#### Data section
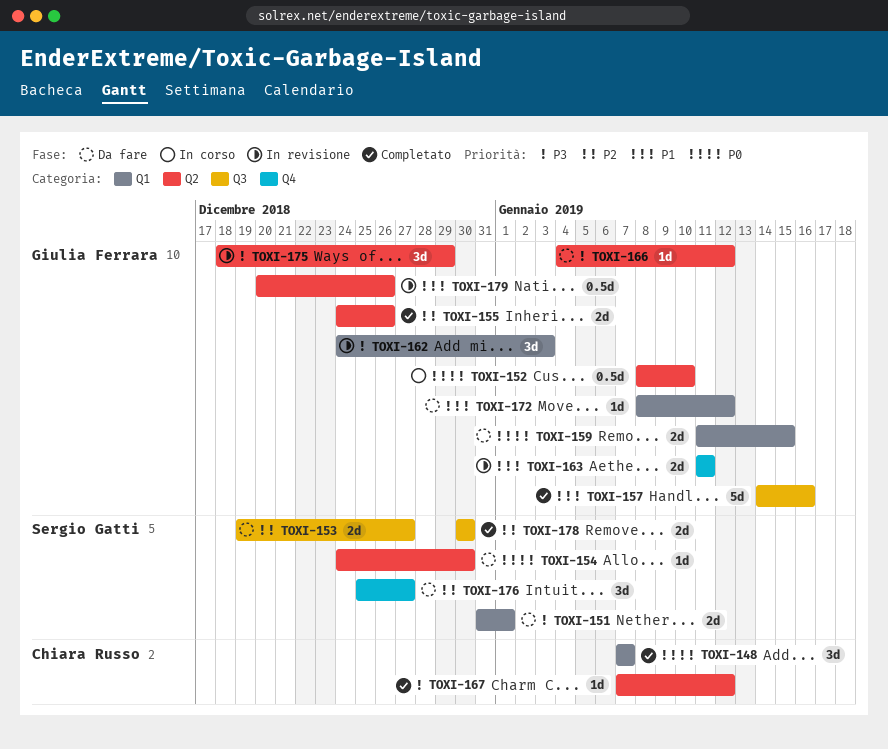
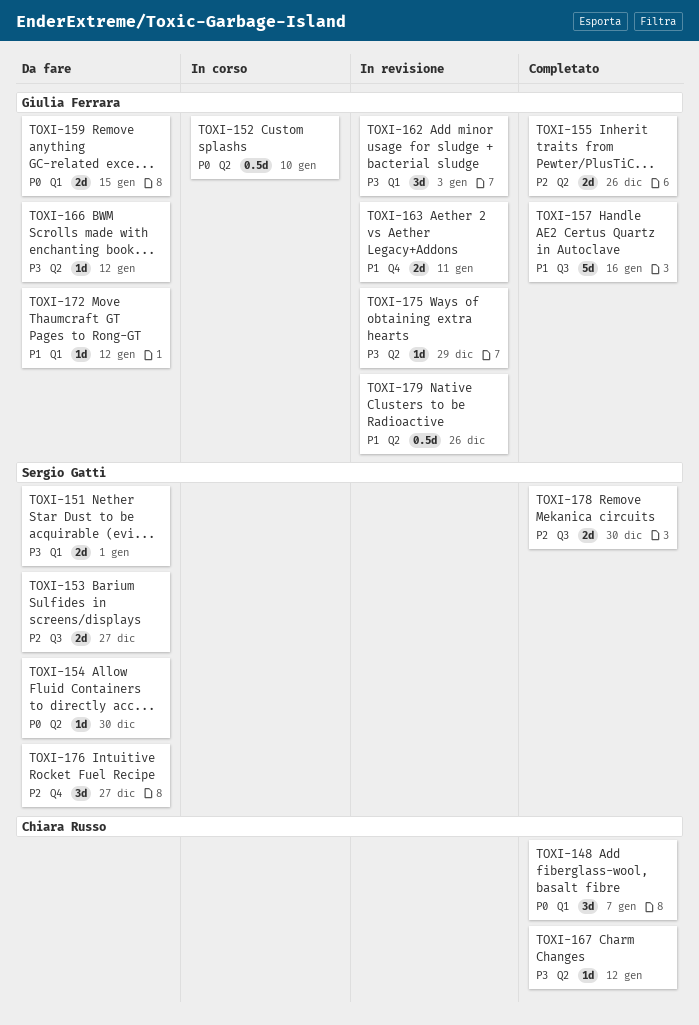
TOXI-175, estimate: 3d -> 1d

---

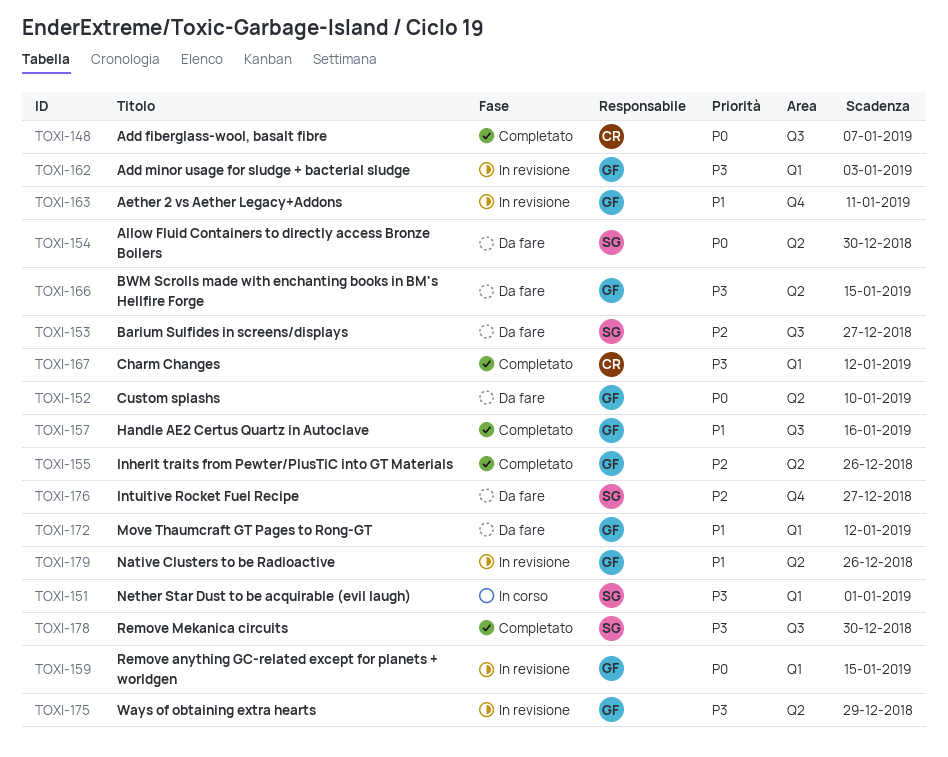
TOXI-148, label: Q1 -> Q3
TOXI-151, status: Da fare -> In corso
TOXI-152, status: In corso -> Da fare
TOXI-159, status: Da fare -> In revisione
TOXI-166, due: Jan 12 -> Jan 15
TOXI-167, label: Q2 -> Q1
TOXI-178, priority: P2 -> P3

#### Your instructions
Filter the records, keeping only lines that contain "fare", and show those lines.

#### Result of the exercise
TOXI-151, status: Da fare -> In corso
TOXI-152, status: In corso -> Da fare
TOXI-159, status: Da fare -> In revisione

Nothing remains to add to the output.